The construction of women’s market at Sittanunku Village, Upper Nuimi District, by Jerreh Sittanunku Development Association (JSDA) is progressing, JSDA chairman said.
Sanusi Darboe said if not for the intermittent delays in gathering funds, the construction, which began in December last year, is going smoothly, thanks to the support of the village youth and women.
Sittanunku is at the centre of villages all of which do not have market.
“Therefore, we embark on market construction not only for Sittanunku but for the other villages as well for they can also bring their agricultural produce and other products to the marketfor sale,” Mr Darboe said.

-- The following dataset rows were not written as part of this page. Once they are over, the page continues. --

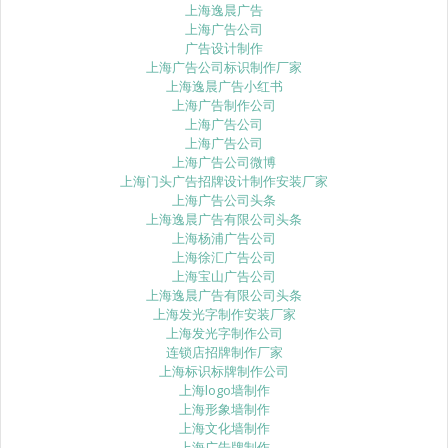
上海逸晨广告
上海广告公司
广告设计制作
上海广告公司标识制作厂家
上海逸晨广告小红书
上海广告制作公司
上海广告公司
上海广告公司
上海广告公司微博
上海门头广告招牌设计制作安装厂家
上海广告公司头条
上海逸晨广告有限公司头条
上海杨浦广告公司
上海徐汇广告公司
上海宝山广告公司
上海逸晨广告有限公司头条
上海发光字制作安装厂家
上海发光字制作公司
连锁店招牌制作厂家
上海标识标牌制作公司
上海logo墙制作
上海形象墙制作
上海文化墙制作
上海广告牌制作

Since its inception, three years ago, JSDA brought some notable developments to Sittanunku such as facilitating the repairs of the damaged borehole of the village, constructed two public toilets at the village and contributed to the fencing of the village cemetery.
On the area of education, annually JSDA awards prizes to the best students of Sittanunku Basic Cycle and Senior Secondary School.
“All of these are financed from our members’ monthly contributions,” JSDA chairman said, adding that so far, the ongoing construction of the market is entirely financed through the monthly membership contribution.
JSDA Secretary General Lamin Jahateh said the association is a legally registered non-profit and non-partisan community development organisation. It has a board of advisers consisting of some distinguished and eminent personalities of Sittanunku.
The aims and objectives of JSDA include supporting socio-economic development of Nuimi Sittanunku village in all areas including education, health, agriculture, culture and sports.
Mr Jahateh said the association has a strategic plan which guides its development interventions in the short and medium terms.
The market construction is part of the strategic plan to help address the challenge that women of Sittanunku and surrounding villages face in marketing their perishable agricultural produce.
The head of the market construction committee, Lamin Fatty, said now that the building process is progressing to finishing stage, support is needed to complete it.
At least sixteen (16) packets of corrugated iron sheets is needed as well as timber, paints and additional bags of cement, they said.
“We would be grateful of any support in the completion of the market,” Mr Fatty said.